Müller erzählte, dass es derzeit zur Begrüßung der “Neuen” einen Sportsack mit Werbemitteln, etwa einem Kino-Gutschein, Stiften und Blöcken gibt. “Das meiste müssen wir aber als Fachschaft schon selber kaufen, denn die Spendierfreudigkeit der Geschäfte nimmt zunehmend ab”, sagte sie. Zudem gibt die Fachschaft zusammen mit der Stadt einen Kalender heraus, in dem es Gutscheine für einen einmaligen Eintritt in das Schwimmbad und Museum gibt. Das sei aber ihrer Meinung nach zu wenig. Vor allem vermisst sie Vergünstigungen in den Freizeiteinrichtungen für Studenten. “Nirgends gibt es Studentenermäßigung”, bedauert sie. Das sei in anderen Städten anders.

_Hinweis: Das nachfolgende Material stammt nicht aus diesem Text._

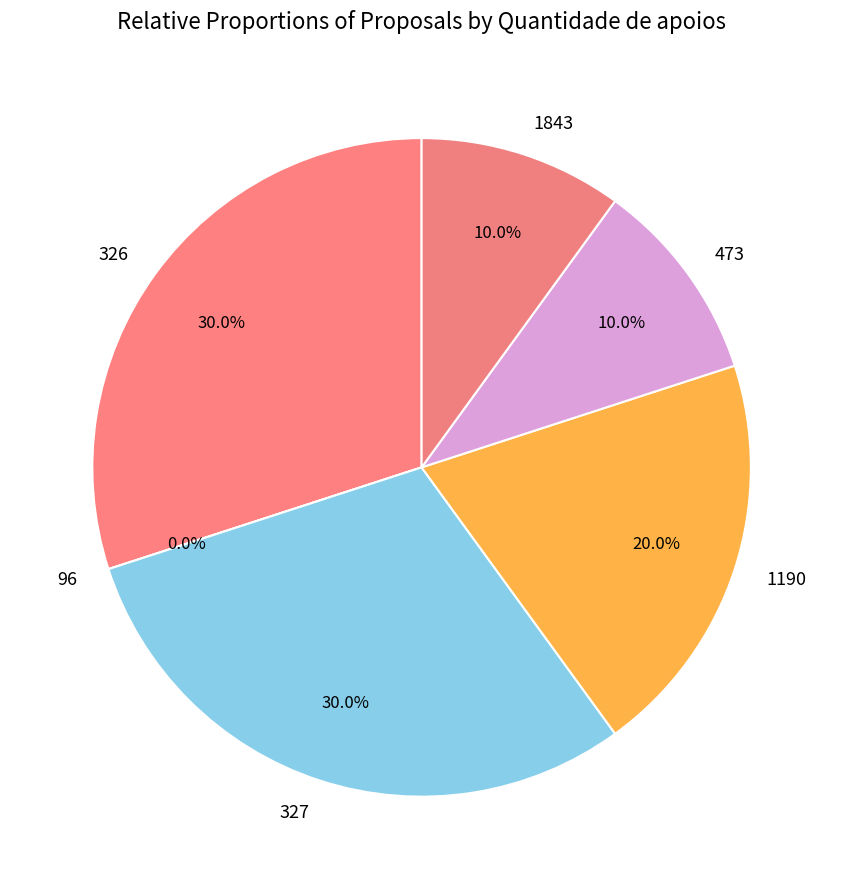

The 327 slice represents 30% of the pie. True or false?

True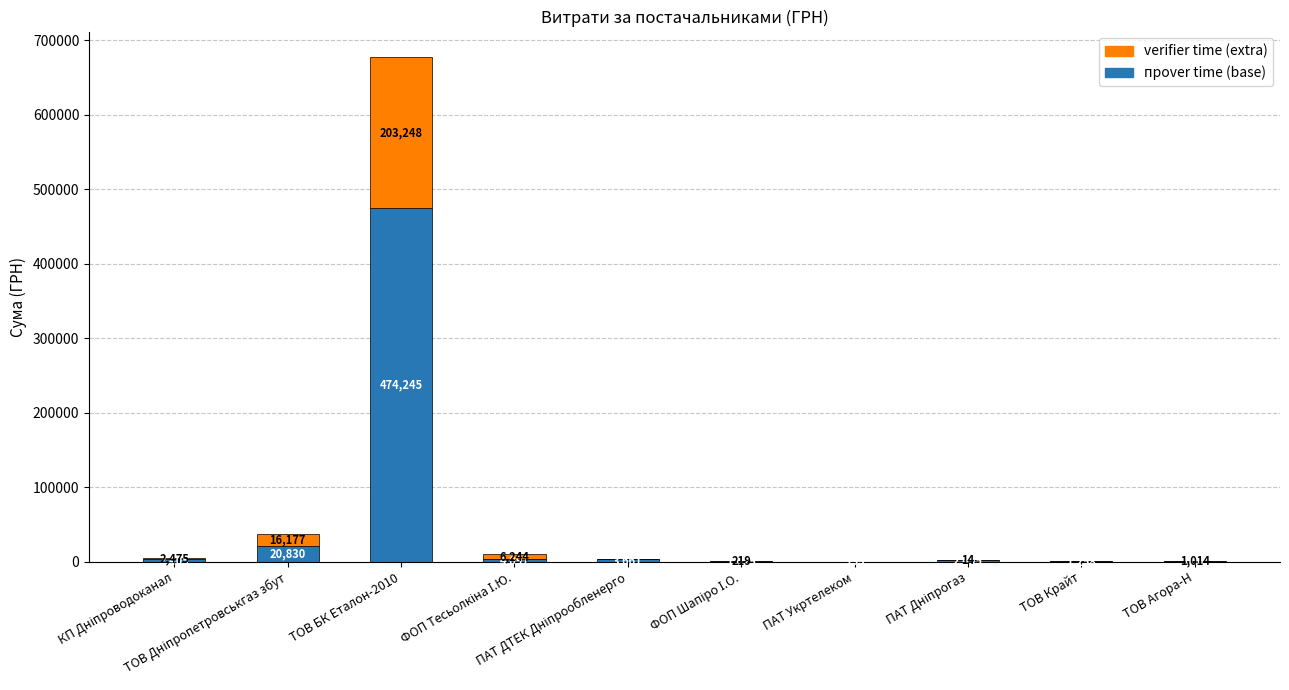

What is the highest value of the прover time (base) series?

474245.3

Erneut kam auch das Thema der Busverbindungen nach Strenzfeld zur Sprache: Während Erich Buhmann vor allem für ein Semesterticket, das Sachsen-Anhalt sowie Leipzig umfasst, plädiert, hält Müller eine bessere Koordination als ersten Schritt schon einmal hilfreich. “Der letzte Bus fährt um 18.45 Uhr, die Vorlesung endet aber erst um 19 Uhr”, schilderte sie die aktuelle Situation. “Es wäre also schon schön, der Bus würde um 19.15 Uhr fahren.” Auch könne man nicht von allen Studenten erwarten, dass sie mit dem Fahrrad fahren – zumal das im Winter nicht ungefährlich ist. Würde auch zu späterer Stunde ein Bus zwischen Strenzfeld und Innenstadt verkehren, könnte auch das Hochschul-Kino in das “Capitol”-Kino verlegt werden. Die Besitzerin habe schon ihre Zustimmung signalisiert, erzählten die Studenten. So aber findet es vorerst weiter auf dem Campus statt.

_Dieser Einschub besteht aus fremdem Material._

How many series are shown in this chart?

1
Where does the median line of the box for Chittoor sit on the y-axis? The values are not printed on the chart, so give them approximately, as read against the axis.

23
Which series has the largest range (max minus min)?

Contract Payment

Die schlechte Verkehrsanbindung war für Naturschutz-Student Christian Koppitz nach eigenen Aussagen ein Grund, weswegen er sich gegen eine Wohnung in der Stadt entschieden hat. Auch Olaf Böhlk, Ur-Bernburger und Mitarbeiter der Bernburger Kulturstiftung, weiß um die verkehrstechnisch “saumäßige Situation”. Böhlk sieht aber prinzipiell “eine Chance, die Studenten mehr in die Stadt zu locken”. Er wünscht sich vor allem ein Umdenken: Dass die Studenten vielmehr ins Bewusstsein der Bernburger rücken. “Was sind euch die Studenten wert?”, fragt er und hat auch gleich eine Antwort parat: “Wenn die Bernburger alle Studenten mit einem Lächeln begrüßen, haben wir schon viel erreicht.” Immerhin seien die jungen Leute nicht nur die Zukunft. Sie würden auch für eine alternative Kultur sorgen.

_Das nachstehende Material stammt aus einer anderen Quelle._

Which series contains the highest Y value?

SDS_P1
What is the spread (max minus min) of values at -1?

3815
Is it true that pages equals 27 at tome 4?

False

Seiner Meinung nach müsse es vor allem attraktiven, bezahlbaren Wohnraum für die Studenten geben. Man müsste die Studenten nach dem “Wächterhaus-Konzept” verpflichten, selber Hand anzulegen und die Häuser zunächst einmal zu sichern. Ein ähnliches Projekt gebe es bereits in Merseburg, dort sei ein neues Szene- und Studentenviertel entstanden. Geeignet hält er dafür das Häuser-Ensemble der “Freiheit” – zwischen Langer Straße und Saalplatz (die MZ berichtete) – ein Stück echter Bernburger Stadtgeschichte. Es sei ein “interessantes Wohnviertel”, das ein bisschen an Montmarte in Paris erinnere. “Hier wurde früher viel gemalt”, sagt Böhlk. Auch der Innenhof sei reizvoll. Er wünscht sich für die Studenten, aber auch für alle anderen Bernburger, einen Platz, “wo nicht nur gewohnt wird, sondern der eine alternative Kultur hat”.

Erich Buhmann fasste es abschließend so zusammen: Um für Studenten attraktiv zu sein, brauche es ein ansprechendes Willkommenspaket, Wohnraum nach dem Wächterhaus-Konzept, das Mitwirken des Öffentlichen Personennahverkehrs und ein besseres Freizeitangebot.